Ferrari leads Formula 1 franchise valuations at $3.9 billion, according to independent analysis published this week, with seven of ten teams now carrying billion-dollar price tags. Mercedes sits at $3.8B, Red Bull Racing at $3.6B. McLaren, the subject of a 35% stake sale to MSP Sports Capital in 2020, is valued at $2.4B.
The grid-wide surge reflects structural changes in the sport's economics since Liberty Media's 2017 acquisition. The 2021 Concorde Agreement introduced a $140M annual budget cap, compressed competitive variance, and redistributed prize money toward mid-grid teams. Andretti Global's failed $200M anti-dilution payment bid in 2023 established a floor for new entrants. Alpine, Williams, Haas, Sauber, and RB Racing now each exceed $1B in estimated enterprise value, up from sub-$500M marks in 2019.
The valuations matter because they set the reference point for three active negotiations. Williams is fielding offers from American private equity groups after James Vowles publicly stated the team needs $250M in fresh capital to compete with factory programs. Sauber's pending Audi takeover, expected to close before the 2026 power unit regulations, reportedly includes earn-out provisions tied to valuation multiples. And McLaren CEO Zak Brown this week sent a letter to FIA President Mohammed Ben Sulayem requesting rule changes to block common ownership structures across multiple teams, a move interpreted by three team principals as defensive positioning ahead of Red Bull's reported interest in acquiring a second grid slot through the defunct Alpha Tauri entity.
Brown's letter follows Red Bull's quiet rebrand of AlphaTauri to RB Racing for 2024, which removed brand separation between the senior and junior programs. Two team owners told Bloomberg the timing suggests McLaren fears Red Bull could purchase a struggling franchise, install Franz Tost as a firewall CEO, and operate what amounts to a 20-car development program under the cost cap. The FIA's sporting regulations currently prohibit teams with common ownership from sharing technical data, but enforcement relies on self-certification. Brown's push for ownership firewalls would require structural separation at the holding-company level, not just operational independence.

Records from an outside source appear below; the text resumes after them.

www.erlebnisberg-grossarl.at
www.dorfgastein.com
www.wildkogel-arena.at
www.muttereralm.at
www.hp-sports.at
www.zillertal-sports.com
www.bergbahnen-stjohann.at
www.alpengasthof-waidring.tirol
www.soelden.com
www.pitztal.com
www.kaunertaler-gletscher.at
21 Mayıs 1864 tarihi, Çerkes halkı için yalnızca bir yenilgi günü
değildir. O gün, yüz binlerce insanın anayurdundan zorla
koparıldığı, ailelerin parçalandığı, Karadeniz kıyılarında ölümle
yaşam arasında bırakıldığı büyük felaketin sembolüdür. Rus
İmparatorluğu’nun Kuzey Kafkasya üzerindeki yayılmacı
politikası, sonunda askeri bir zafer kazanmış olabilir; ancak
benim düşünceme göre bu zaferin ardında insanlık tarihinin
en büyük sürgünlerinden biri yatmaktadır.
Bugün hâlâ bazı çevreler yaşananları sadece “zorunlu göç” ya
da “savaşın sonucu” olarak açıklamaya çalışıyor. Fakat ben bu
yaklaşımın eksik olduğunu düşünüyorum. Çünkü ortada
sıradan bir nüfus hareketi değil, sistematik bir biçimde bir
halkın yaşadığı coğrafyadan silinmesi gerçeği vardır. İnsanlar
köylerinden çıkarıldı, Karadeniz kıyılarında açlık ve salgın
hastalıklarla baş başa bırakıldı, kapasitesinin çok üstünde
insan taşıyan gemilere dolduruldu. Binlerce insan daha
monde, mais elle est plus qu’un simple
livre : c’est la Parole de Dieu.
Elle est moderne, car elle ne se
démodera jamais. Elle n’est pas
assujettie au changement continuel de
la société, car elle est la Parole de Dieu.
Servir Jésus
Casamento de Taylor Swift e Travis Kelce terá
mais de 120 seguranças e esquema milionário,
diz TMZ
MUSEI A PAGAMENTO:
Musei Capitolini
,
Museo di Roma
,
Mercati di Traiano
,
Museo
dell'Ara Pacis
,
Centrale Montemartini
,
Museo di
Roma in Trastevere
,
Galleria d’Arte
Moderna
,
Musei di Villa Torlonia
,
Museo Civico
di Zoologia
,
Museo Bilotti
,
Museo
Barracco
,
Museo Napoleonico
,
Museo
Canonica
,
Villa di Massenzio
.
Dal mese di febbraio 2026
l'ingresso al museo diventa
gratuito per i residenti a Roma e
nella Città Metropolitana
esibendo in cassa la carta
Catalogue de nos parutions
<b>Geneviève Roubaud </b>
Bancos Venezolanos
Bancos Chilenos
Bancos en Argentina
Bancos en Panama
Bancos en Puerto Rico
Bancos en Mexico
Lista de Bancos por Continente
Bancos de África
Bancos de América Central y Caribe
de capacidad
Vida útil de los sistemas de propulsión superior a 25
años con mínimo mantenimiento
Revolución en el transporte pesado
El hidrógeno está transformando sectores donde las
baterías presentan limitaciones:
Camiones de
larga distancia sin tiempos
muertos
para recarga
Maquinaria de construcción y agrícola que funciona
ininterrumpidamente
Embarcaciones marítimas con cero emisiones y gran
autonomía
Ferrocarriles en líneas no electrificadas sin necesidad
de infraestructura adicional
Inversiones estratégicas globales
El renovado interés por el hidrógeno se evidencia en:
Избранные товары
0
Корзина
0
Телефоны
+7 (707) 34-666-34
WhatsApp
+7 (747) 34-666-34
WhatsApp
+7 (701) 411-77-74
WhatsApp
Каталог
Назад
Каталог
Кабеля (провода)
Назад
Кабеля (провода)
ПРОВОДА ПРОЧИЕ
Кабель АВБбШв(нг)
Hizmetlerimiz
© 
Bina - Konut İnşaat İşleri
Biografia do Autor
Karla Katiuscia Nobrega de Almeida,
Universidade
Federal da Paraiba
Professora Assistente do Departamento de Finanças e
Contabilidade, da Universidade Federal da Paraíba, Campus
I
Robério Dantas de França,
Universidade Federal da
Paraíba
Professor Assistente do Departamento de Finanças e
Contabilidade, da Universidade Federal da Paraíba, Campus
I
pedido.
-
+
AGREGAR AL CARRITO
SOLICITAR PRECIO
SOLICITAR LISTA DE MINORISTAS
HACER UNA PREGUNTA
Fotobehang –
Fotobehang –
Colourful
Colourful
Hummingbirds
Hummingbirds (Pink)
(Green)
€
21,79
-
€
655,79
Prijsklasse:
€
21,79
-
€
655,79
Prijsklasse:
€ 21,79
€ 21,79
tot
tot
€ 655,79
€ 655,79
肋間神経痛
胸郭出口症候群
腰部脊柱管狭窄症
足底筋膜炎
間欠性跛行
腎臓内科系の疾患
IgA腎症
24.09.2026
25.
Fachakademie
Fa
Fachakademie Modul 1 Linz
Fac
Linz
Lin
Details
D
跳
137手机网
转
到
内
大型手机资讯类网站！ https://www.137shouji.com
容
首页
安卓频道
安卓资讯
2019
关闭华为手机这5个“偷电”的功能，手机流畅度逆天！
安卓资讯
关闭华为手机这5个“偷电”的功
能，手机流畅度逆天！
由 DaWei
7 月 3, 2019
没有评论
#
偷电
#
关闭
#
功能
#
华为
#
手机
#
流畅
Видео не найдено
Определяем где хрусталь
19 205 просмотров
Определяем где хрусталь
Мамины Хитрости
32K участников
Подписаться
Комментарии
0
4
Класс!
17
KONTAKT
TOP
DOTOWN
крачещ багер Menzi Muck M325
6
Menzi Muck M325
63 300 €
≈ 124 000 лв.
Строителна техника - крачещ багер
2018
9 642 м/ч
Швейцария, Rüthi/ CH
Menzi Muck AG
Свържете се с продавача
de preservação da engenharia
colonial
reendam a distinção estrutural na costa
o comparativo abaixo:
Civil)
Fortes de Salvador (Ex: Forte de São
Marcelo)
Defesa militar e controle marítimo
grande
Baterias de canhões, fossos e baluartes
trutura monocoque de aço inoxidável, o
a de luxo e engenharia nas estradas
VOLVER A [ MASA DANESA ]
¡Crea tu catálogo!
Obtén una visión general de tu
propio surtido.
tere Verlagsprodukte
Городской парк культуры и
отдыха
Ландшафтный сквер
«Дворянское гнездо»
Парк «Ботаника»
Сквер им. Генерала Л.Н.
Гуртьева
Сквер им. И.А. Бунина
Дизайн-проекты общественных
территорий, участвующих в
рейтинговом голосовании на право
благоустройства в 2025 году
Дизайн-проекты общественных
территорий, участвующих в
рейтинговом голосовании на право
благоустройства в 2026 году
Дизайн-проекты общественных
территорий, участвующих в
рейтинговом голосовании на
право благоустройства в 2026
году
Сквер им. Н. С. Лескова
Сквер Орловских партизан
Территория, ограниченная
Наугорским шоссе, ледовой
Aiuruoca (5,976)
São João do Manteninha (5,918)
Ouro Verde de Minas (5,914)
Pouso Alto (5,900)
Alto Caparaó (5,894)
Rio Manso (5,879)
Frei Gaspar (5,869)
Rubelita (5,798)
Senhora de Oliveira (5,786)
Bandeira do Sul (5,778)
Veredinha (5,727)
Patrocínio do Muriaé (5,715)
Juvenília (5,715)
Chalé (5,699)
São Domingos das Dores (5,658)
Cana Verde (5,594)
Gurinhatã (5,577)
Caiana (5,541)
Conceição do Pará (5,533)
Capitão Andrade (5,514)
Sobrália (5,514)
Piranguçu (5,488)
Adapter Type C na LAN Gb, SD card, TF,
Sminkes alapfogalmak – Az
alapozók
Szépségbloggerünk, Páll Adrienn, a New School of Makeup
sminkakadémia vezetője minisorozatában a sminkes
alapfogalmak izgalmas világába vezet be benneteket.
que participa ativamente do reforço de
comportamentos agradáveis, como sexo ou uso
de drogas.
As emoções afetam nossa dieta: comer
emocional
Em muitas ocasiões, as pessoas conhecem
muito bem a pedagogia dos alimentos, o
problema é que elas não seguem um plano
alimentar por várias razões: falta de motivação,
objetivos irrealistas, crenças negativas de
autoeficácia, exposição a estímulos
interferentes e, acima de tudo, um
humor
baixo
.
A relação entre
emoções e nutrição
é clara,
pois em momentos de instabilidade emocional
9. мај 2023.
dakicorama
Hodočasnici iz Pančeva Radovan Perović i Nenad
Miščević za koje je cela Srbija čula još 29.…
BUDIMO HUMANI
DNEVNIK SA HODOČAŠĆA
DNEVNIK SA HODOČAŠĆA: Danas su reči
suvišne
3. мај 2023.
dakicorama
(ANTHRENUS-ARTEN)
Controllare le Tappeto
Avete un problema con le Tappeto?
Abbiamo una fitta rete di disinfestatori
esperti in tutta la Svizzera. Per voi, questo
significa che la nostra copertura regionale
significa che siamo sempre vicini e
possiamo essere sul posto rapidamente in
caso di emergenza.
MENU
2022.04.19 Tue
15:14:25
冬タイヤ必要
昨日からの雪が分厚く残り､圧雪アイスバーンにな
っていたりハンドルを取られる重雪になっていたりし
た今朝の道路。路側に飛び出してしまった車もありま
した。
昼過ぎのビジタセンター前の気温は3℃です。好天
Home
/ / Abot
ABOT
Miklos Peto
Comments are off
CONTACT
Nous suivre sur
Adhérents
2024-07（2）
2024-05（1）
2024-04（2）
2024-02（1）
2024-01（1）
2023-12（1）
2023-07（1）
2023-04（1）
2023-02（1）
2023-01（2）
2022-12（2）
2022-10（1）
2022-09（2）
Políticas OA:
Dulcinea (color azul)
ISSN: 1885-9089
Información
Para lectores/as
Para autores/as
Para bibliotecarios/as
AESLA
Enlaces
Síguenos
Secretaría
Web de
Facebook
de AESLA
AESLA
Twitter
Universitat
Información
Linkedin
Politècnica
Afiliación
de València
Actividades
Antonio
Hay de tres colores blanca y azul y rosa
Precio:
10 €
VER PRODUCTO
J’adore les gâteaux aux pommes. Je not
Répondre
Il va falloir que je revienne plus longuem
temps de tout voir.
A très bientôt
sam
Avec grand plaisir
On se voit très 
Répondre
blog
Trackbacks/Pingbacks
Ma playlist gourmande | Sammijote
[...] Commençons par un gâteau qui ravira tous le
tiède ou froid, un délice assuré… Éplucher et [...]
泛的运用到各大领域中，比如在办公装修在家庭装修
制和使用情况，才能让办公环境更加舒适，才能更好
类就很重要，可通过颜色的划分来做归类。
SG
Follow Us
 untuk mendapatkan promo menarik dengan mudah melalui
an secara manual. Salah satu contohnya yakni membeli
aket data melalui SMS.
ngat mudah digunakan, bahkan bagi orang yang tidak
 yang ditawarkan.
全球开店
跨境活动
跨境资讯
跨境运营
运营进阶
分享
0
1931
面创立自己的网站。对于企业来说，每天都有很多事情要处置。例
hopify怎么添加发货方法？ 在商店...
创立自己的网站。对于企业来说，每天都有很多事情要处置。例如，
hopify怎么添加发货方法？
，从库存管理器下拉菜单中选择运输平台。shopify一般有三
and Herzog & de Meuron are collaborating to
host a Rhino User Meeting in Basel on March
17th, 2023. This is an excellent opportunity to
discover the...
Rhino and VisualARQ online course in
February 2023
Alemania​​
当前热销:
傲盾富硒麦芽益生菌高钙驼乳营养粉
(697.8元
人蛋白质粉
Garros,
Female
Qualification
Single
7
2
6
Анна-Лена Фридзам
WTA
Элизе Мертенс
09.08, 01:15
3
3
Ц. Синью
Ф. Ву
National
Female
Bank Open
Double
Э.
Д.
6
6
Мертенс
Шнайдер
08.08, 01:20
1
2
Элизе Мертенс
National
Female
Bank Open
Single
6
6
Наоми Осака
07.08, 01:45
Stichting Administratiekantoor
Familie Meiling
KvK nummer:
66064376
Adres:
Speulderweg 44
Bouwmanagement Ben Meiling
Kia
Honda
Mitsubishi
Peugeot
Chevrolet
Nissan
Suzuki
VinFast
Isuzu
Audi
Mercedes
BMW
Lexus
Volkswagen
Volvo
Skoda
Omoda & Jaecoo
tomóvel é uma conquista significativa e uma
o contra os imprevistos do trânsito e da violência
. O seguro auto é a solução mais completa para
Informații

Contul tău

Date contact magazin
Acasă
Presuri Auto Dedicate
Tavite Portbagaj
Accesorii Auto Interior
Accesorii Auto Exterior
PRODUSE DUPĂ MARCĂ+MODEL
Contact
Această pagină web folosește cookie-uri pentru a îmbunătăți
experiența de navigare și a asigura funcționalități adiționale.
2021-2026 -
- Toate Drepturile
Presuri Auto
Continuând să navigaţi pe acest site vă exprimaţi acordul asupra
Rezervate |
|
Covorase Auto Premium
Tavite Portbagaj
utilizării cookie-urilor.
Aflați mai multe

Institutional allocators are pricing in media growth that hasn't fully materialized. Formula 1's U.S. broadcast deal with ESPN runs through 2025 at an estimated $85M annually, roughly one-tenth of NFL per-race equivalents. Liberty Media has telegraphed a 2025 negotiation targeting $300M per year, but three media buyers say the sport's U.S. ratings growth has stalled at 1.1M viewers per race, below the 1.5M threshold that would justify a 3-4x rights increase. Netflix's *Drive to Survive* delivered audience expansion in 2019-2021, but Season 5 viewership dropped 22% from Season 4, according to Samba TV data.
The valuation compression between Ferrari and mid-grid teams suggests buyers are underwriting regulatory stability more than current performance. The gap between first and seventh is now $2.5B; in 2019 it was $4.1B. That reflects the cost cap's intended effect: reducing the financial advantage of scale. But it also means a team like Haas, which ran a $120M budget pre-cap, can now operate at the $140M limit without requiring new investment, making it a viable asset for a family office seeking F1 exposure without factory risk.
Watch for Williams' capital raise to close by June, with shortlist expected to include Harris Blitzer Sports & Entertainment and Arctos Partners. McLaren will need to clarify whether Brown's ownership letter was coordinated with other teams or a solo move; if solo, it signals internal concern about McLaren's competitive position in the 2026 power unit cycle. And the FIA's response timeline matters: if Ben Sulayem tables Brown's request, it confirms the organization seesGrid expansion, not consolidation, as the priority. Red Bull advisor Helmut Marko is scheduled to appear at the Sport Business Summit in Monaco on May 14.
The real test of these valuations arrives in 2026 when power unit regulations reset. Renault's Alpine program is burning $450M annually with no podiums since 2022; if the Enstone factory fails to deliver under the new rules, that $1.3B valuation becomes a $1.3B write-down for French taxpayers.
The takeaway
Seven F1 teams now valued above **$1B** as cost-cap economics compress the grid, but McLaren's ownership firewall push signals fear of Red Bull consolidation play.